■ DIRECTIONS
From the first line of the data through the line containing "hfov_deg: 37.6", transcribe each line exactly. Pictures do not belong in the copy.

■ SOURCE MATERIAL
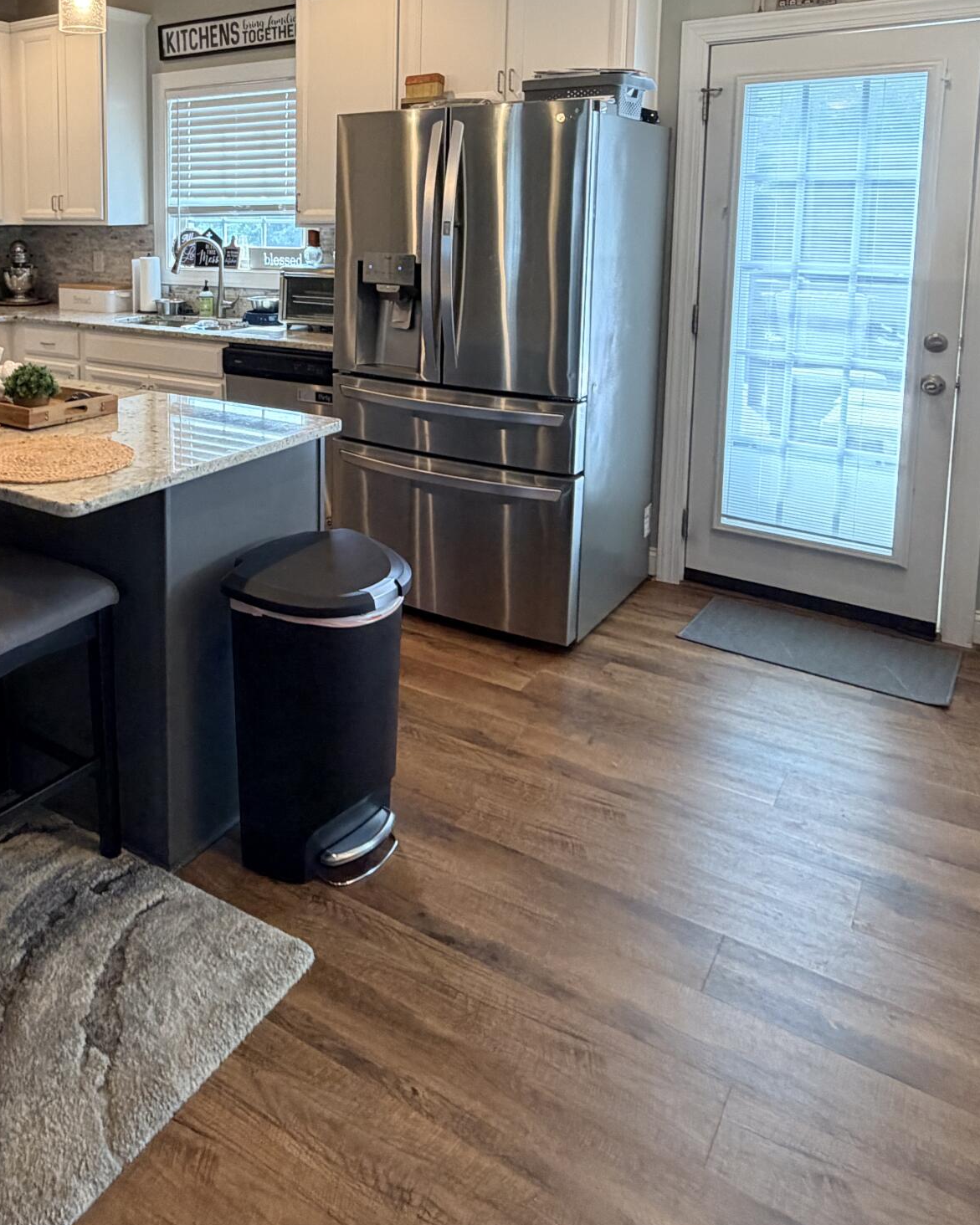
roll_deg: +0.5
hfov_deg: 49.4
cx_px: 243
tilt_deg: -5.3
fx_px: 1015
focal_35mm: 28
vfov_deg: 59.2
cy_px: 318
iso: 200
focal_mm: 2.22
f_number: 2.2
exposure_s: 1/60
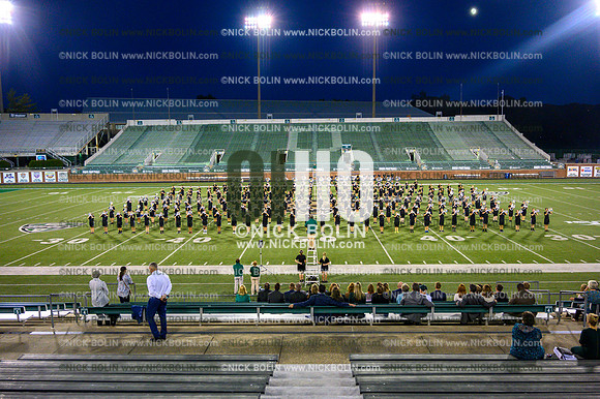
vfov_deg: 44.2
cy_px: 200
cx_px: 300
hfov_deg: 62.8
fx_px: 491
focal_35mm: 30
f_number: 4
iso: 4000
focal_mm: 29.5
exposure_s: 1/1000
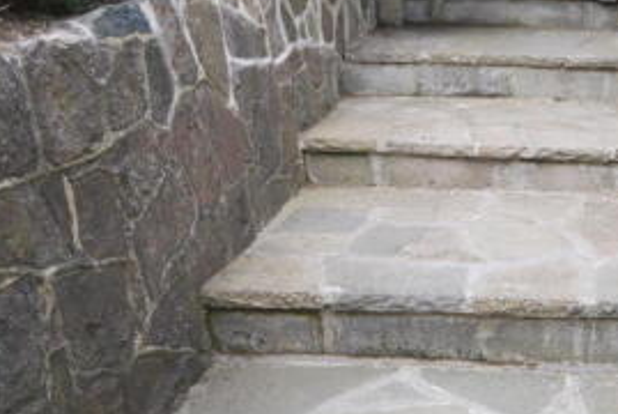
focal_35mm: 51
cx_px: 484
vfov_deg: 26.5
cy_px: 171
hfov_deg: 37.6
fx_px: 876
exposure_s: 1/125
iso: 140
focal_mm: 14
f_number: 5.6
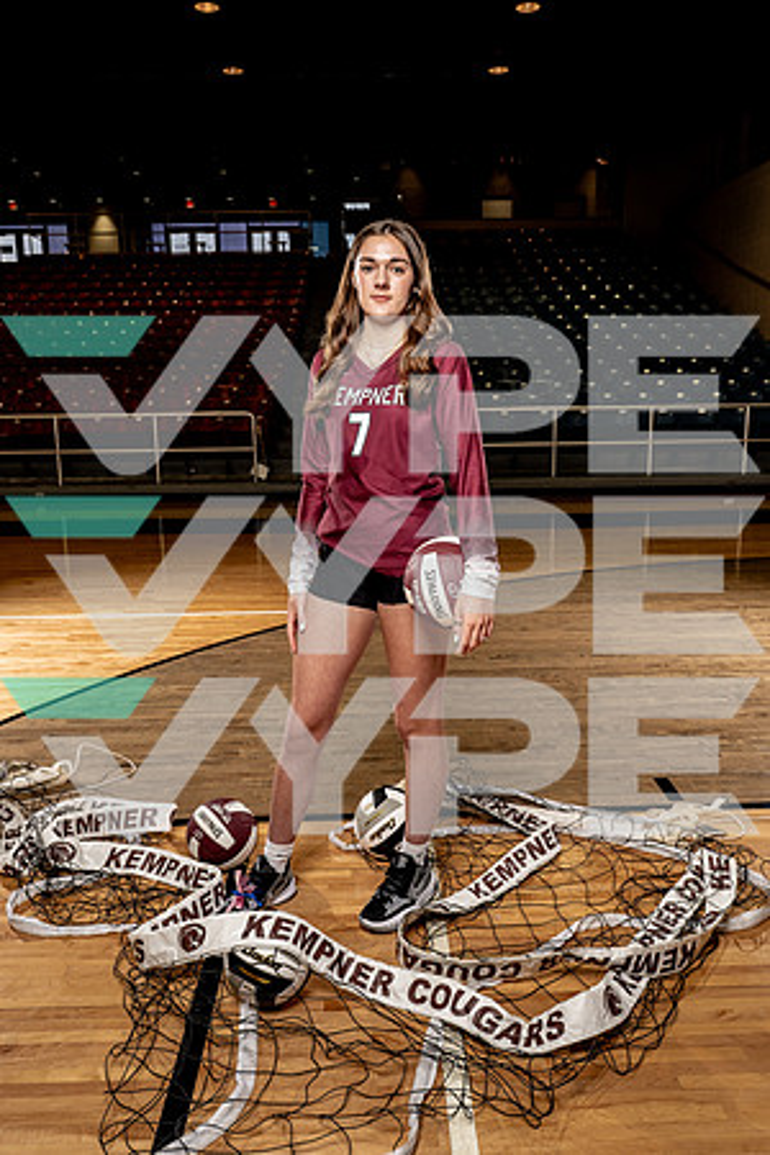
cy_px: 578
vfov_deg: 65.5
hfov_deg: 46.4
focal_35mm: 28
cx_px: 385
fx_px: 898
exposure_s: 1/250
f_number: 5.6
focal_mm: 28
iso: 640
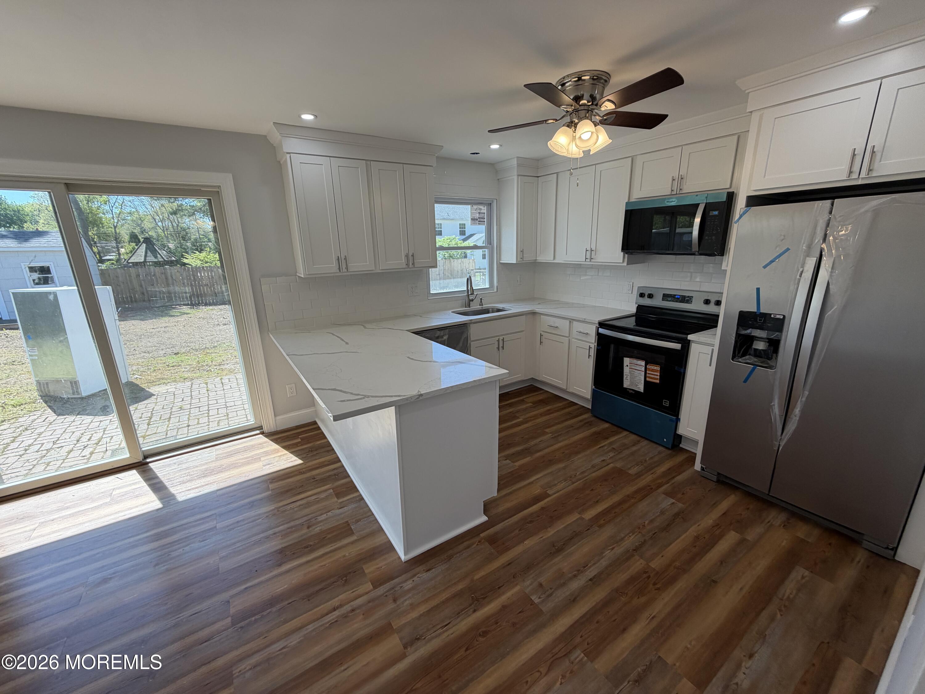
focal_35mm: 14
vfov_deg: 85.7
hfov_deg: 102.1
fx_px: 374
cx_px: 462
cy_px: 347
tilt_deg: -16.0
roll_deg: +1.3
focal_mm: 2.22
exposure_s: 1/120
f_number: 2.2
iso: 40
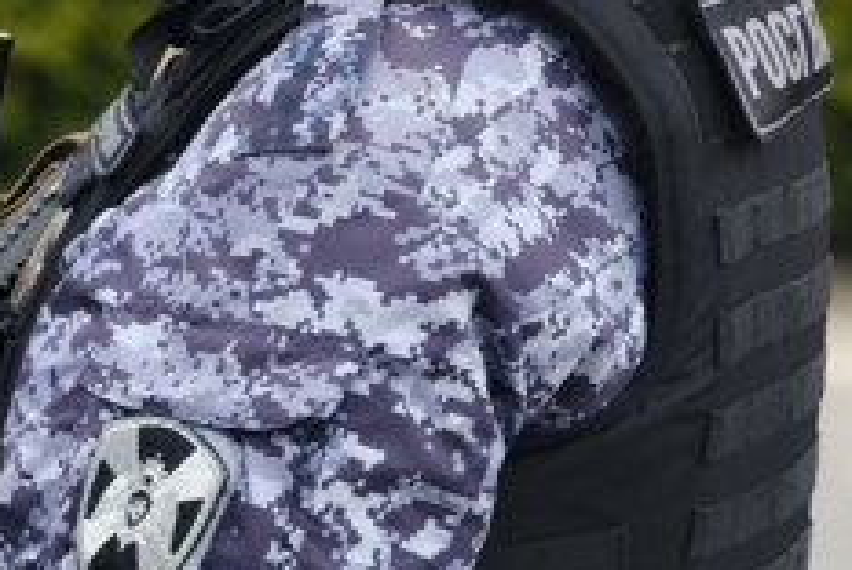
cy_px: 208
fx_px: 3578
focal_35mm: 151
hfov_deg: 13.0
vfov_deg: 9.1
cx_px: -366
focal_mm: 7.1
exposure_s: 1/920
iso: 320
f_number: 4.5
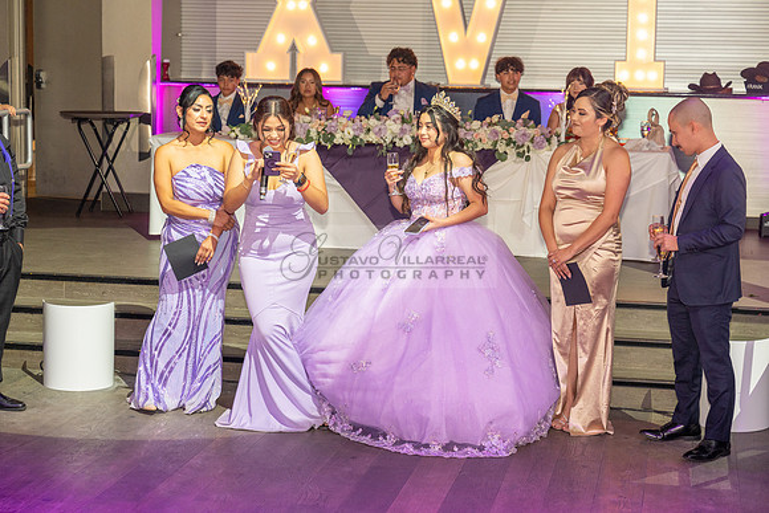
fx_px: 1496
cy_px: 256
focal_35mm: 70
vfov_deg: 19.5
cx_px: 384
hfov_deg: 28.8
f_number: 4.5
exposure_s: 1/125
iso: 1000
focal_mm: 70
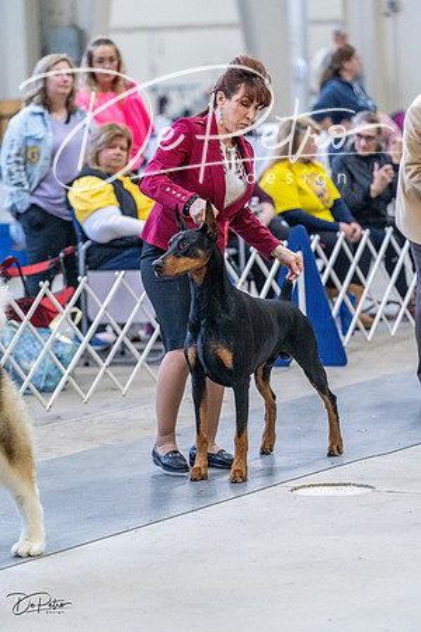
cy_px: 316
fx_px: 3087
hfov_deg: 7.8
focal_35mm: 176
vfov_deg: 11.7
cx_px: 210
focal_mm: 176
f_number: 4
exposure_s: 1/320
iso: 6400
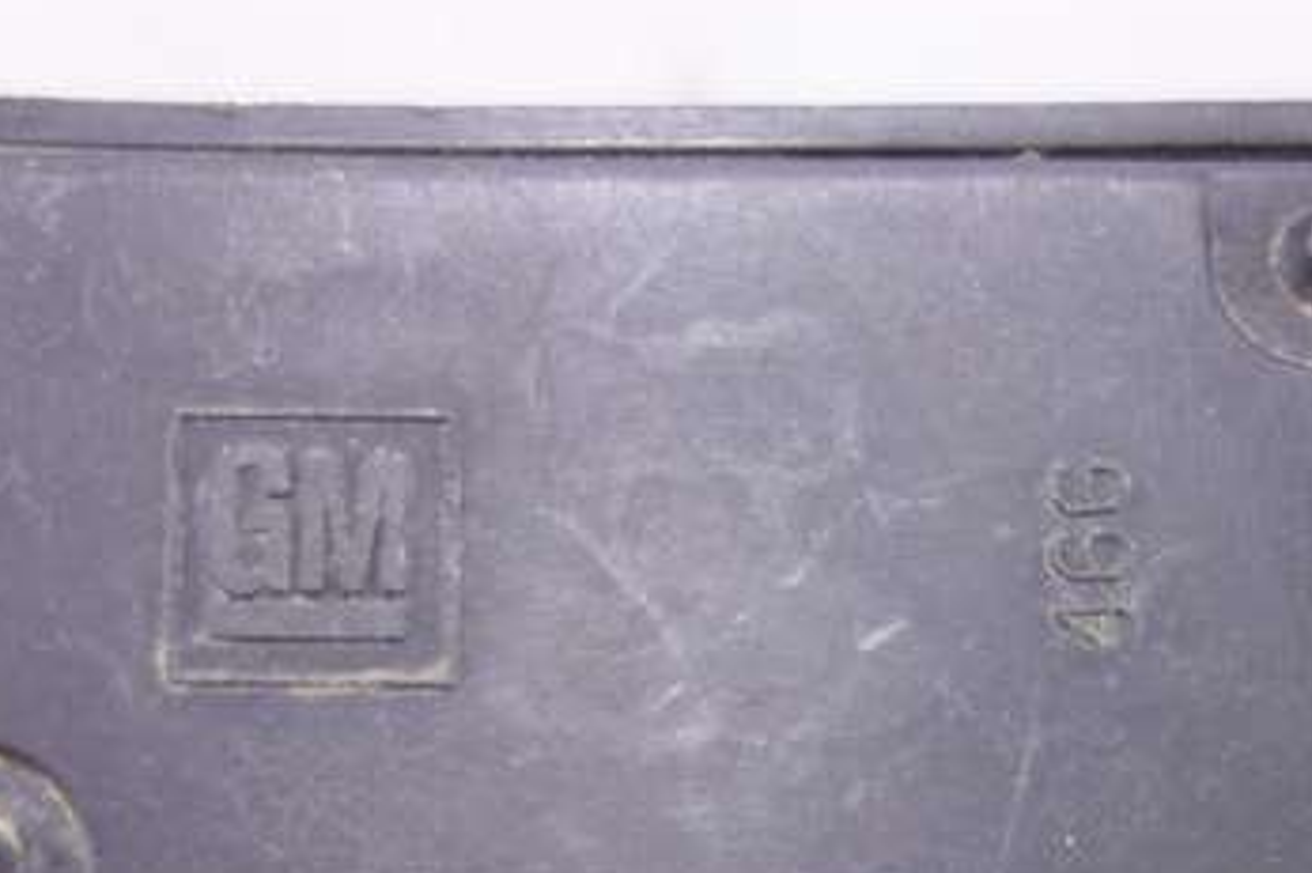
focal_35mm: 62
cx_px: 677
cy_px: 801
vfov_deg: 21.4
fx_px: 2258
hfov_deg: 32.4
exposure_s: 1/50
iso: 125
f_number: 1.8
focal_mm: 10.4
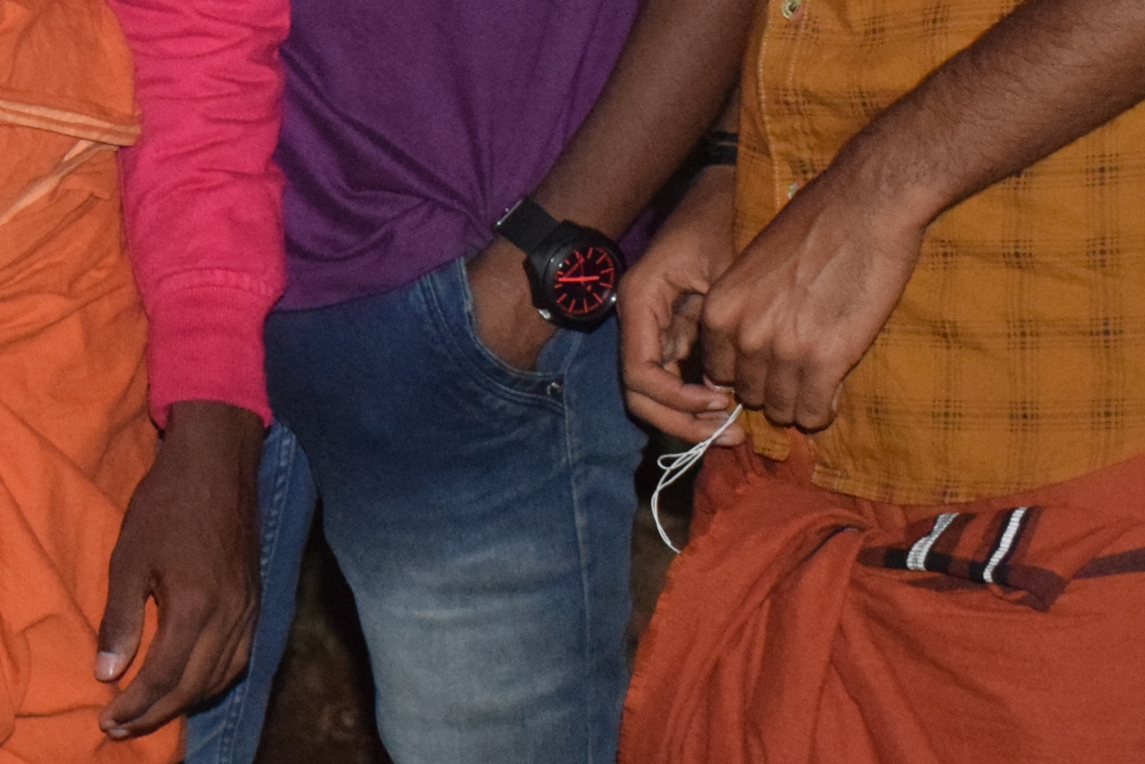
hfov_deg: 12.1
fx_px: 5248
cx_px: -322
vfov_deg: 8.2
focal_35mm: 165
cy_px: -213
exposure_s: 1/60
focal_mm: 32
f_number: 4.5
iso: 3200
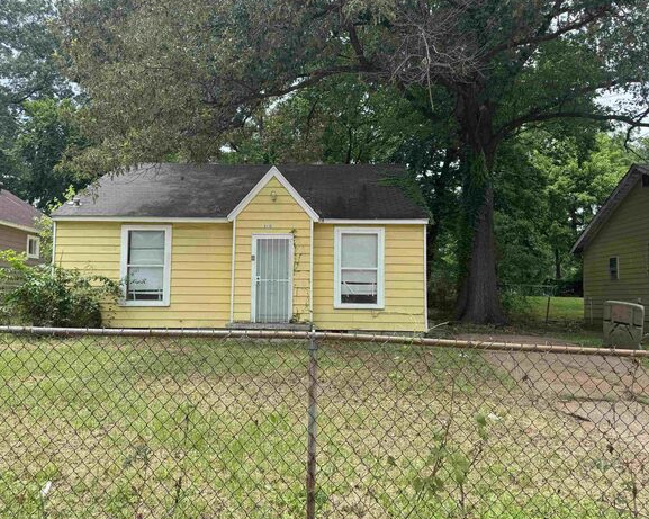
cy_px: 260
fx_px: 499
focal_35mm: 26
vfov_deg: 54.9
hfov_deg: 66.0
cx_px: 305
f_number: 1.78
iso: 80
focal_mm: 6.76
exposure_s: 1/1366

■ SOLUTION TO THIS TASK
roll_deg: +0.5
hfov_deg: 49.4
cx_px: 243
tilt_deg: -5.3
fx_px: 1015
focal_35mm: 28
vfov_deg: 59.2
cy_px: 318
iso: 200
focal_mm: 2.22
f_number: 2.2
exposure_s: 1/60
vfov_deg: 44.2
cy_px: 200
cx_px: 300
hfov_deg: 62.8
fx_px: 491
focal_35mm: 30
f_number: 4
iso: 4000
focal_mm: 29.5
exposure_s: 1/1000
focal_35mm: 51
cx_px: 484
vfov_deg: 26.5
cy_px: 171
hfov_deg: 37.6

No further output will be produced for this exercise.